Dans le cadre de la coopération militaire entre les deux pays, des armements russes ont été livrés récemment au Burkina Faso. Ceux-ci sont accompagnés de formations avec la dizaine d'instructeurs russes présents à Ouagadougou.
Lassané Sawadogo, président du Front pour la défense de la patrie, un mouvement proche des militaires au pouvoir, a bénéficié de cette formation assurée par l'armée russe dans le cadre des Volontaires pour la défense de la patrie.
"Tous les accords qui ont été signés par la Russie et le Burkina Faso sont destinés à renforcer la coopération sur la formation des militaires, sur l'achat d'équipements militaires, le travail avec les instructeurs russes qui sont là aussi dans le domaine des renseignements et bien d'autres" explique Lassané Sawadogo, au micro de la DW.
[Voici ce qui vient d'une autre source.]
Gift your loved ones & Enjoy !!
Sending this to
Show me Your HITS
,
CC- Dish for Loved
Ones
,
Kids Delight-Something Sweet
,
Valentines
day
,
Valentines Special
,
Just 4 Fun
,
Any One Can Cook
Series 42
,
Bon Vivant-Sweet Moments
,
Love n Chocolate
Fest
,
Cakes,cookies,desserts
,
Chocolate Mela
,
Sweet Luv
En ce qui concerne les renseignements, la Russie envisage d'échanger des informations avec l'armée burkinabé afin de la soutenir dans sa lutte contre les groupes armés djihadistes.
C'est cette aide militaire qui semble le plus rassurer les Burkinabè selon Ephrem Ouédraogo, un habitant de Ouagadougou : "Une influence politique ne peut pas avoir un impact au Burkina Faso parce que la population ne comprend pas la politique. La majorité de la population est analphabète, mais une influence militaire stratégique, tout le monde la voit et même celui qui ne sait pas lire y adhère" explique-t-il avant de rappeler que "la France a échoué parce qu'elle a surtout fait une politique de verbiage, de conciliation, de communication, mais la population attendait plus que ça".
Cette influence russe au Burkina Faso a débuté avec les deux coups d'Etat de janvier et septembre 2022. Les militaires au pouvoir ont alors exploité un discours hostile à la France et ont fini par exiger le départ, en février dernier, des forces spéciales de l'opération Sabre, basées à Kamboinsin. Moscou en profite depuis pour accroître son influence dans le pays.